▶ Work item: For the entries below, repeat exactly each line starting with the one that contains "G04 #@! TF.SameCoordinates,AC32F47B-EC56-4475-8078-1485B9E55ABE*" and going on through the one that contains "X519000Y158500D01*", and no others.

(Electronic design files)
- - - - - - -

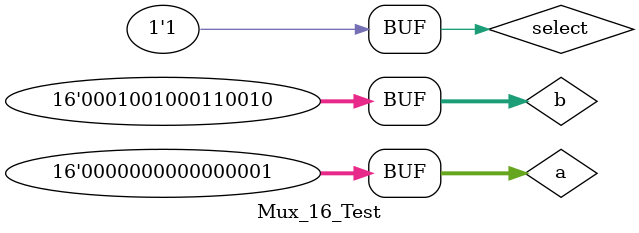
<source format=v>
module Mux(input a, b, select, output out);
    assign out = a&(~select) | b&select;
endmodule

module Mux_16(input[15:0] a, b,input select, output[15:0] out);
    genvar i;
    generate
        for(i = 0;i < 16;i = i + 1)
        begin
          Mux m(a[i], b[i], select, out[i]);
        end
    endgenerate
endmodule
module Mux_16_Test();
    reg[15:0] a, b;
    reg select;
    wire[15:0] out;
    Mux_16 m1(a, b, select, out);
    initial begin
        a = 16'h0001;
        b = 16'h1232;
        select = 0;
        #10 select = 1;
    end
    initial begin
        $monitor("a = %x b = %x select = %x out = %x", a, b, select, out);
    end
endmodule
</source>
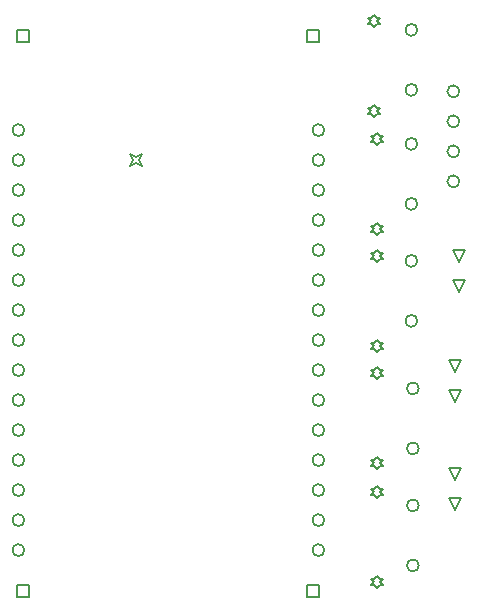
<source format=gbr>
G04*
G04 #@! TF.GenerationSoftware,Altium Limited,Altium Designer,22.4.2 (48)*
G04*
G04 Layer_Color=2752767*
%FSLAX25Y25*%
%MOIN*%
G70*
G04*
G04 #@! TF.SameCoordinates,AC32F47B-EC56-4475-8078-1485B9E55ABE*
G04*
G04*
G04 #@! TF.FilePolarity,Positive*
G04*
G01*
G75*
%ADD11C,0.00500*%
%ADD37C,0.00667*%
D11*
X399154Y306421D02*
Y310421D01*
X403154D01*
Y306421D01*
X399154D01*
X495650D02*
Y310421D01*
X499650D01*
Y306421D01*
X495650D01*
Y121579D02*
Y125579D01*
X499650D01*
Y121579D01*
X495650D01*
X399154D02*
Y125579D01*
X403154D01*
Y121579D01*
X399154D01*
X545000Y160500D02*
X543000Y164500D01*
X547000D01*
X545000Y160500D01*
Y150500D02*
X543000Y154500D01*
X547000D01*
X545000Y150500D01*
Y196500D02*
X543000Y200500D01*
X547000D01*
X545000Y196500D01*
Y186500D02*
X543000Y190500D01*
X547000D01*
X545000Y186500D01*
X546500Y233000D02*
X544500Y237000D01*
X548500D01*
X546500Y233000D01*
Y223000D02*
X544500Y227000D01*
X548500D01*
X546500Y223000D01*
X519000Y154500D02*
X520000Y155500D01*
X521000D01*
X520000Y156500D01*
X521000Y157500D01*
X520000D01*
X519000Y158500D01*
X518000Y157500D01*
X517000D01*
X518000Y156500D01*
X517000Y155500D01*
X518000D01*
X519000Y154500D01*
Y124500D02*
X520000Y125500D01*
X521000D01*
X520000Y126500D01*
X521000Y127500D01*
X520000D01*
X519000Y128500D01*
X518000Y127500D01*
X517000D01*
X518000Y126500D01*
X517000Y125500D01*
X518000D01*
X519000Y124500D01*
Y194000D02*
X520000Y195000D01*
X521000D01*
X520000Y196000D01*
X521000Y197000D01*
X520000D01*
X519000Y198000D01*
X518000Y197000D01*
X517000D01*
X518000Y196000D01*
X517000Y195000D01*
X518000D01*
X519000Y194000D01*
Y164000D02*
X520000Y165000D01*
X521000D01*
X520000Y166000D01*
X521000Y167000D01*
X520000D01*
X519000Y168000D01*
X518000Y167000D01*
X517000D01*
X518000Y166000D01*
X517000Y165000D01*
X518000D01*
X519000Y164000D01*
Y233000D02*
X520000Y234000D01*
X521000D01*
X520000Y235000D01*
X521000Y236000D01*
X520000D01*
X519000Y237000D01*
X518000Y236000D01*
X517000D01*
X518000Y235000D01*
X517000Y234000D01*
X518000D01*
X519000Y233000D01*
Y203000D02*
X520000Y204000D01*
X521000D01*
X520000Y205000D01*
X521000Y206000D01*
X520000D01*
X519000Y207000D01*
X518000Y206000D01*
X517000D01*
X518000Y205000D01*
X517000Y204000D01*
X518000D01*
X519000Y203000D01*
Y272000D02*
X520000Y273000D01*
X521000D01*
X520000Y274000D01*
X521000Y275000D01*
X520000D01*
X519000Y276000D01*
X518000Y275000D01*
X517000D01*
X518000Y274000D01*
X517000Y273000D01*
X518000D01*
X519000Y272000D01*
Y242000D02*
X520000Y243000D01*
X521000D01*
X520000Y244000D01*
X521000Y245000D01*
X520000D01*
X519000Y246000D01*
X518000Y245000D01*
X517000D01*
X518000Y244000D01*
X517000Y243000D01*
X518000D01*
X519000Y242000D01*
X518000Y311500D02*
X519000Y312500D01*
X520000D01*
X519000Y313500D01*
X520000Y314500D01*
X519000D01*
X518000Y315500D01*
X517000Y314500D01*
X516000D01*
X517000Y313500D01*
X516000Y312500D01*
X517000D01*
X518000Y311500D01*
Y281500D02*
X519000Y282500D01*
X520000D01*
X519000Y283500D01*
X520000Y284500D01*
X519000D01*
X518000Y285500D01*
X517000Y284500D01*
X516000D01*
X517000Y283500D01*
X516000Y282500D01*
X517000D01*
X518000Y281500D01*
X436583Y265083D02*
X437583Y267083D01*
X436583Y269083D01*
X438583Y268083D01*
X440583Y269083D01*
X439583Y267083D01*
X440583Y265083D01*
X438583Y266083D01*
X436583Y265083D01*
D37*
X501500Y137083D02*
G03*
X501500Y137083I-2000J0D01*
G01*
Y147083D02*
G03*
X501500Y147083I-2000J0D01*
G01*
Y157083D02*
G03*
X501500Y157083I-2000J0D01*
G01*
Y167083D02*
G03*
X501500Y167083I-2000J0D01*
G01*
Y177083D02*
G03*
X501500Y177083I-2000J0D01*
G01*
Y187083D02*
G03*
X501500Y187083I-2000J0D01*
G01*
Y197083D02*
G03*
X501500Y197083I-2000J0D01*
G01*
Y207083D02*
G03*
X501500Y207083I-2000J0D01*
G01*
Y217083D02*
G03*
X501500Y217083I-2000J0D01*
G01*
Y227083D02*
G03*
X501500Y227083I-2000J0D01*
G01*
Y237083D02*
G03*
X501500Y237083I-2000J0D01*
G01*
Y247083D02*
G03*
X501500Y247083I-2000J0D01*
G01*
Y257083D02*
G03*
X501500Y257083I-2000J0D01*
G01*
Y267083D02*
G03*
X501500Y267083I-2000J0D01*
G01*
Y277083D02*
G03*
X501500Y277083I-2000J0D01*
G01*
X401500Y137083D02*
G03*
X401500Y137083I-2000J0D01*
G01*
Y147083D02*
G03*
X401500Y147083I-2000J0D01*
G01*
Y157083D02*
G03*
X401500Y157083I-2000J0D01*
G01*
Y167083D02*
G03*
X401500Y167083I-2000J0D01*
G01*
Y177083D02*
G03*
X401500Y177083I-2000J0D01*
G01*
Y187083D02*
G03*
X401500Y187083I-2000J0D01*
G01*
Y197083D02*
G03*
X401500Y197083I-2000J0D01*
G01*
Y207083D02*
G03*
X401500Y207083I-2000J0D01*
G01*
Y217083D02*
G03*
X401500Y217083I-2000J0D01*
G01*
Y227083D02*
G03*
X401500Y227083I-2000J0D01*
G01*
Y237083D02*
G03*
X401500Y237083I-2000J0D01*
G01*
Y247083D02*
G03*
X401500Y247083I-2000J0D01*
G01*
Y257083D02*
G03*
X401500Y257083I-2000J0D01*
G01*
Y267083D02*
G03*
X401500Y267083I-2000J0D01*
G01*
Y277083D02*
G03*
X401500Y277083I-2000J0D01*
G01*
X533000Y152000D02*
G03*
X533000Y152000I-2000J0D01*
G01*
Y132000D02*
G03*
X533000Y132000I-2000J0D01*
G01*
Y191000D02*
G03*
X533000Y191000I-2000J0D01*
G01*
Y171000D02*
G03*
X533000Y171000I-2000J0D01*
G01*
X532500Y233500D02*
G03*
X532500Y233500I-2000J0D01*
G01*
Y213500D02*
G03*
X532500Y213500I-2000J0D01*
G01*
Y272500D02*
G03*
X532500Y272500I-2000J0D01*
G01*
Y252500D02*
G03*
X532500Y252500I-2000J0D01*
G01*
Y310500D02*
G03*
X532500Y310500I-2000J0D01*
G01*
Y290500D02*
G03*
X532500Y290500I-2000J0D01*
G01*
X546500Y260000D02*
G03*
X546500Y260000I-2000J0D01*
G01*
Y270000D02*
G03*
X546500Y270000I-2000J0D01*
G01*
Y280000D02*
G03*
X546500Y280000I-2000J0D01*
G01*
Y290000D02*
G03*
X546500Y290000I-2000J0D01*
G01*
M02*

</source>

- - - - - - -

▶ Output of the exercise:
G04 #@! TF.SameCoordinates,AC32F47B-EC56-4475-8078-1485B9E55ABE*
G04*
G04*
G04 #@! TF.FilePolarity,Positive*
G04*
G01*
G75*
%ADD11C,0.00500*%
%ADD37C,0.00667*%
D11*
X399154Y306421D02*
Y310421D01*
X403154D01*
Y306421D01*
X399154D01*
X495650D02*
Y310421D01*
X499650D01*
Y306421D01*
X495650D01*
Y121579D02*
Y125579D01*
X499650D01*
Y121579D01*
X495650D01*
X399154D02*
Y125579D01*
X403154D01*
Y121579D01*
X399154D01*
X545000Y160500D02*
X543000Y164500D01*
X547000D01*
X545000Y160500D01*
Y150500D02*
X543000Y154500D01*
X547000D01*
X545000Y150500D01*
Y196500D02*
X543000Y200500D01*
X547000D01*
X545000Y196500D01*
Y186500D02*
X543000Y190500D01*
X547000D01*
X545000Y186500D01*
X546500Y233000D02*
X544500Y237000D01*
X548500D01*
X546500Y233000D01*
Y223000D02*
X544500Y227000D01*
X548500D01*
X546500Y223000D01*
X519000Y154500D02*
X520000Y155500D01*
X521000D01*
X520000Y156500D01*
X521000Y157500D01*
X520000D01*
X519000Y158500D01*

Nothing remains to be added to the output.